Tampa man accused of abducting teen had trained as police cadet

TAMPA — A few months before Tony McLeod was accused of crimes that earned him the moniker "PlayStation Predator" on local newscasts, he ran into an old friend at Target.

Devon Singh met McLeod in 2010, when they were cadets at the Hillsborough Community College Police Academy. McLeod had started to apply for a job with the Tampa Police Department that year but never finished the paperwork, according to police.

When McLeod ran into Singh in February, though, he had good news, Singh recalled Wednesday: McLeod was engaged to a flight attendant, he said, and just hired by a federal agency to work railway security in Texas.

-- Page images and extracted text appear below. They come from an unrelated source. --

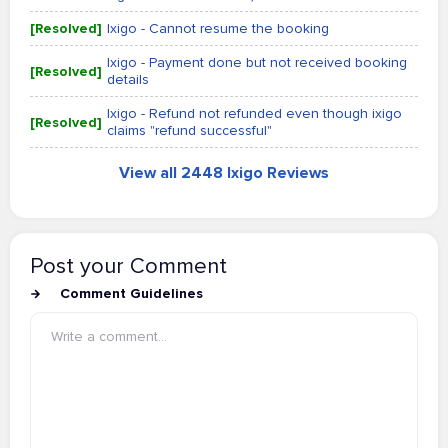
[Resolved]
Ixigo - Cannot resume the booking
Ixigo - Payment done but not received booking
[Resolved]
details
Ixigo - Refund not refunded even though ixigo
[Resolved]
claims "refund successful"
View all 2448 Ixigo Reviews
Post your Comment
Comment Guidelines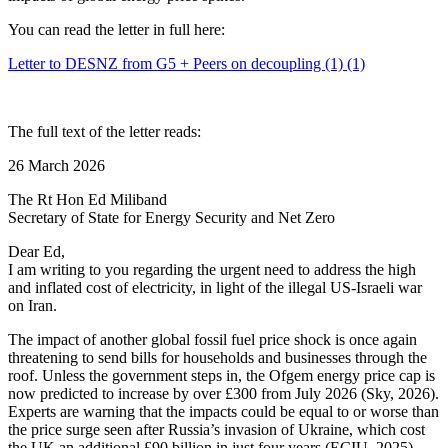
You can read the letter in full here:
Letter to DESNZ from G5 + Peers on decoupling (1) (1)
The full text of the letter reads:
26 March 2026
The Rt Hon Ed Miliband
Secretary of State for Energy Security and Net Zero
Dear Ed,
I am writing to you regarding the urgent need to address the high
and inflated cost of electricity, in light of the illegal US-Israeli war
on Iran.
The impact of another global fossil fuel price shock is once again
threatening to send bills for households and businesses through the
roof. Unless the government steps in, the Ofgem energy price cap is
now predicted to increase by over £300 from July 2026 (Sky, 2026).
Experts are warning that the impacts could be equal to or worse than
the price surge seen after Russia’s invasion of Ukraine, which cost
the UK an additional £90 billion in just four years (ECIU, 2025).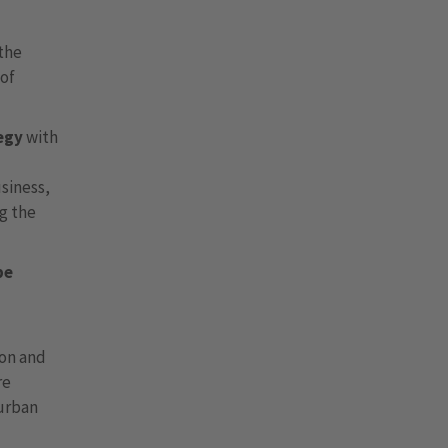
 the
 of
egy
with
usiness,
ng the
be
ion and
re
 urban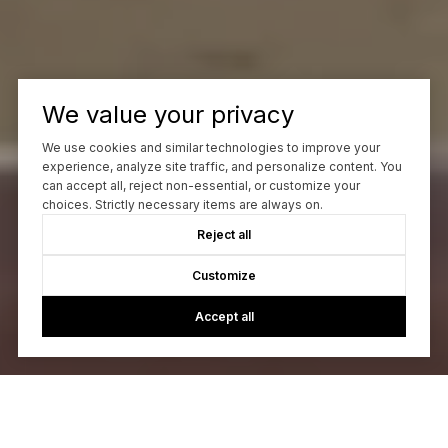
We value your privacy
We use cookies and similar technologies to improve your
experience, analyze site traffic, and personalize content. You
can accept all, reject non-essential, or customize your
choices. Strictly necessary items are always on.
Reject all
Customize
Accept all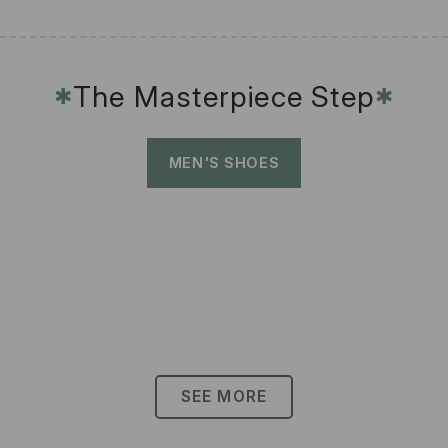
The Masterpiece Step
✱
✱
MEN'S SHOES
SEE MORE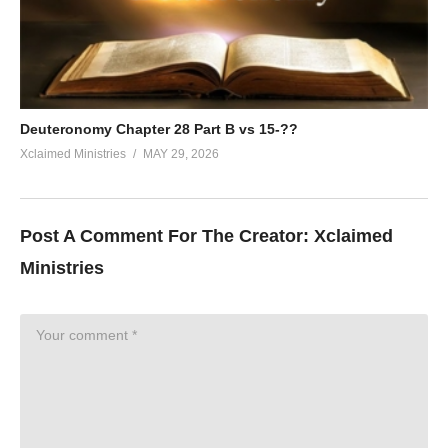
Deuteronomy Chapter 28 Part B vs 15-??
Xclaimed Ministries
MAY 29, 2026
Post A Comment For The Creator:
Xclaimed
Ministries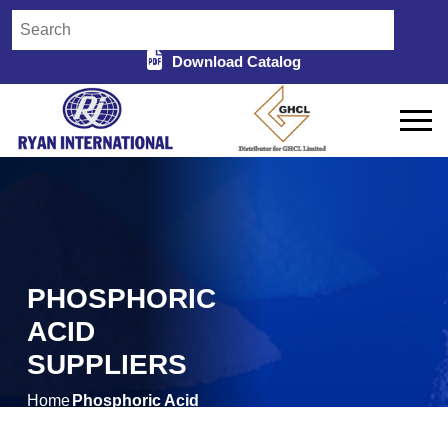
Download Catalog
PHOSPHORIC
ACID
SUPPLIERS
Home
Phosphoric Acid
/
Suppliers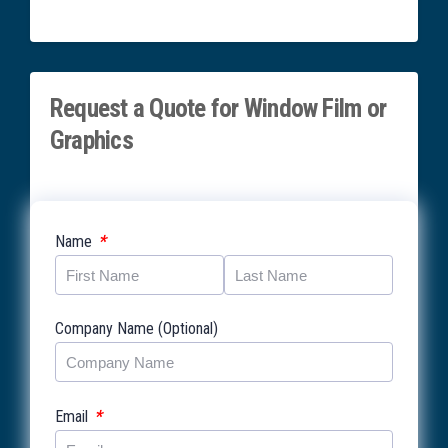
Request a Quote for Window Film or
Graphics
*
Name
Company Name (Optional)
*
Email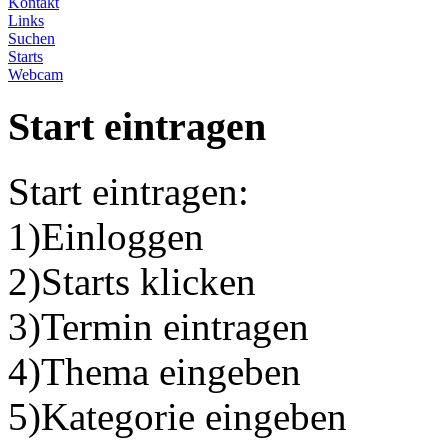
Kontakt
Links
Suchen
Starts
Webcam
Start eintragen
Start eintragen:
1)Einloggen
2)Starts klicken
3)Termin eintragen
4)Thema eingeben
5)Kategorie eingeben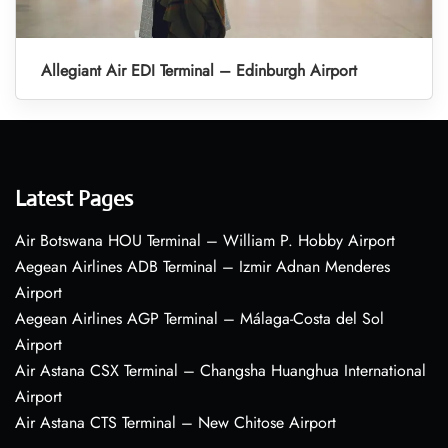
Allegiant Air EDI Terminal – Edinburgh Airport
Latest Pages
Air Botswana HOU Terminal – William P. Hobby Airport
Aegean Airlines ADB Terminal – Izmir Adnan Menderes
Airport
Aegean Airlines AGP Terminal – Málaga-Costa del Sol
Airport
Air Astana CSX Terminal – Changsha Huanghua International
Airport
Air Astana CTS Terminal – New Chitose Airport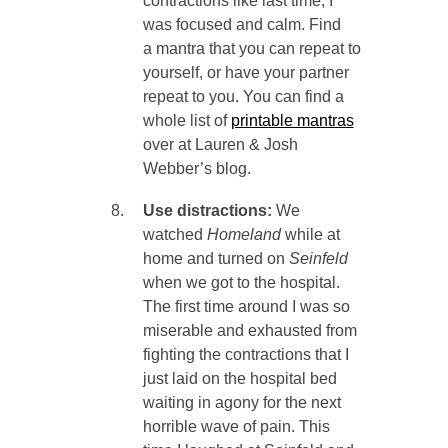
contractions like last time, I
was focused and calm. Find
a mantra that you can repeat to
yourself, or have your partner
repeat to you. You can find a
whole list of
printable mantras
over at Lauren & Josh
Webber’s blog.
Use distractions:
We
watched
Homeland
while at
home and turned on
Seinfeld
when we got to the hospital.
The first time around I was so
miserable and exhausted from
fighting the contractions that I
just laid on the hospital bed
waiting in agony for the next
horrible wave of pain. This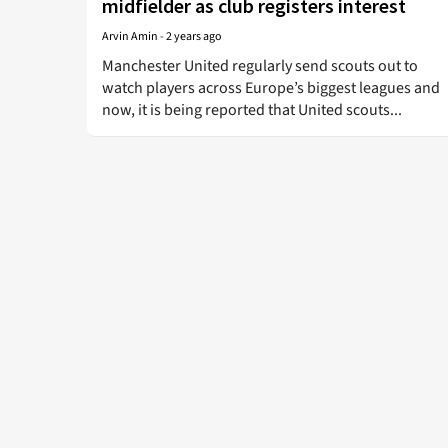
midfielder as club registers interest
Arvin Amin
-
2 years ago
Manchester United regularly send scouts out to
watch players across Europe’s biggest leagues and
now, it is being reported that United scouts...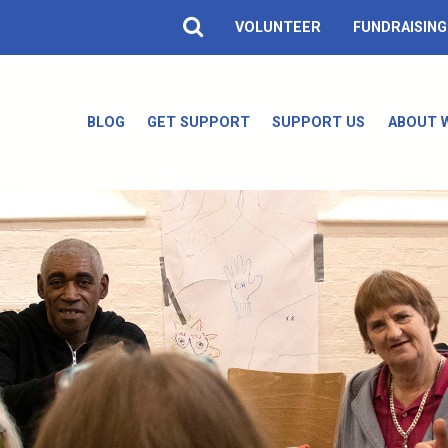
VOLUNTEER
FUNDRAISING
BLOG
GET SUPPORT
SUPPORT US
ABOUT 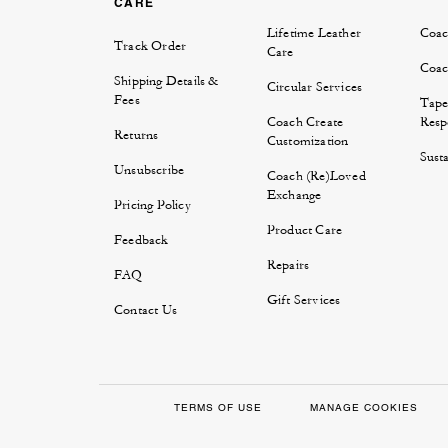
CARE
Lifetime Leather
Coac
Track Order
Care
Coac
Shipping Details &
Circular Services
Fees
Tape
Coach Create
Respo
Returns
Customization
Susta
Unsubscribe
Coach (Re)Loved
Exchange
Pricing Policy
Product Care
Feedback
Repairs
FAQ
Gift Services
Contact Us
TERMS OF USE
MANAGE COOKIES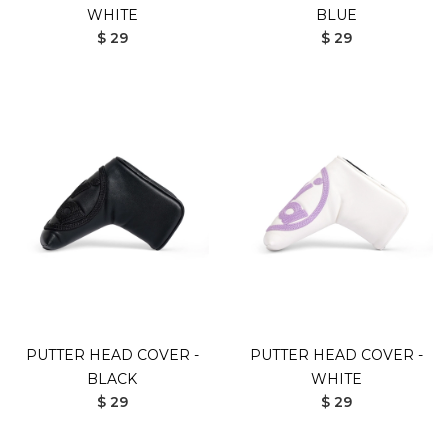
WHITE
BLUE
$ 29
$ 29
PUTTER HEAD COVER -
PUTTER HEAD COVER -
BLACK
WHITE
$ 29
$ 29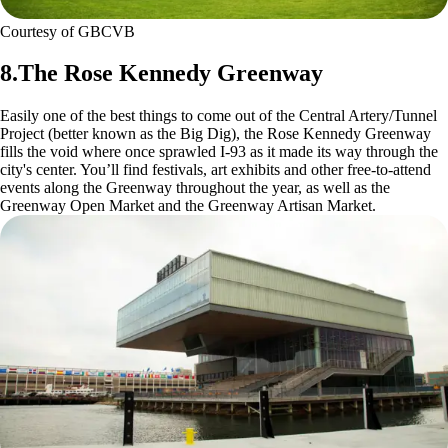
Courtesy of GBCVB
8.The Rose Kennedy Greenway
Easily one of the best things to come out of the Central Artery/Tunnel
Project (better known as the Big Dig), the Rose Kennedy Greenway
fills the void where once sprawled I-93 as it made its way through the
city's center. You’ll find festivals, art exhibits and other free-to-attend
events along the Greenway throughout the year, as well as the
Greenway Open Market and the Greenway Artisan Market.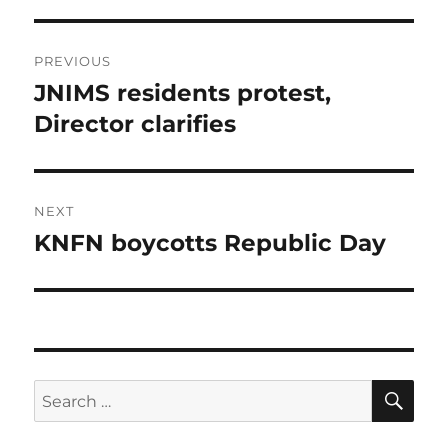
Post
PREVIOUS
navigation
JNIMS residents protest,
Previous
post:
Director clarifies
NEXT
KNFN boycotts Republic Day
Next
post:
SE
Search
for: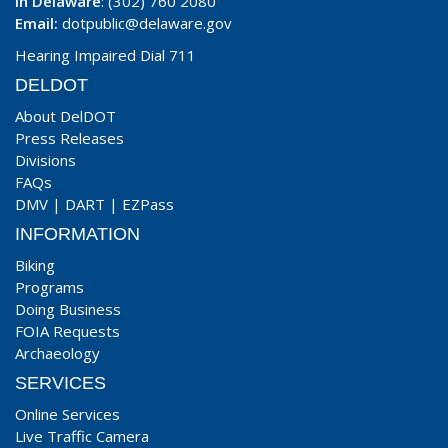
In Delaware
: (302) 760 2080
Email:
dotpublic@delaware.gov
Hearing Impaired Dial 711
DELDOT
About DelDOT
Press Releases
Divisions
FAQs
DMV
|
DART
|
EZPass
INFORMATION
Biking
Programs
Doing Business
FOIA Requests
Archaeology
SERVICES
Online Services
Live Traffic Camera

Neither of those details could be independently verified Wednesday, the day after Tampa police arrested McLeod, 36, on 10 felony charges including kidnapping and transmission of harmful material to a minor. For weeks, McLeod exchanged sexually explicit photos with a 14-year-old California boy, police said, then traveled there and flew back to Tampa with the boy Tuesday.

McLeod remained in a Hillsborough County jail without bail Wednesday while authorities in Tampa and California tried to determine where he should face charges. Police in Escondido, a city of nearly 150,000 near San Diego, have yet to charge McLeod with a crime. Tampa police said Tuesday afternoon that McLeod should face prosecution in California. Late Tuesday night, however, police here decided to charge him.

"We're making out a path for the best, successful prosecution," Escondido Lt. Neal Griffin said Wednesday after a conference call between officials.

A search warrant affidavit filed by Tampa police in court Wednesday revealed details of the case against McLeod. The warrant describes a man nothing like the man McLeod's fellow cadets called "the last Boy Scout" because of his fastidiousness, according to Singh.

"He was a standup guy," said Singh, who now works in advertising at the Tampa Bay Times. McLeod kept his hair neat, his uniform pressed and his buttons shined. Singh had trouble reconciling those memories with the sullen, disheveled McLeod seen in a jail mug shot taken Tuesday.

"I'm still in shock," Singh said. "This seems so out of character."

McLeod is licensed by the state as a security officer until July. Until a related state license expired June 4, he was also authorized to carry a firearm.

According to the warrant, the boy's parents discovered in May that he had been exchanging explicit photos via cellphone with McLeod. The boy said he'd met McLeod on PlayStation online games and that they'd had an "ongoing online relationship." One of the parents told McLeod to leave the boy alone, the warrant said, then contacted Escondido police May 31.

On Monday, an Escondido detective learned the boy hadn't returned home from school. McLeod had changed his phone number, according to the warrant, so police got McLeod's new number from Verizon and pinged the phone for its location.

The first ping came back about 6 p.m. Monday, according to the warrant. McLeod was in Long Beach, about 90 minutes away. A ping two hours later located him near Los Angeles International Airport. Delta Airlines representatives told police McLeod was on a flight to Tampa, along with the boy, who used an alias.

Tampa police and federal agents were waiting when the plane landed about 6 a.m. Tuesday. They detained McLeod and put the boy in protective custody.

Tampa police continued an investigation Wednesday while arranging a flight home for the teen, according to police spokeswoman Andrea Davis.

The search warrant lists items taken by investigators — both what McLeod had with him on the plane, as well as what police found at his home in Quarter at Ybor condominiums. Among them: two iPads, one iPhone, one Samsung Galaxy S phone, two laptops, one security officer license, one Florida firearms license and a Sony PlayStation 3.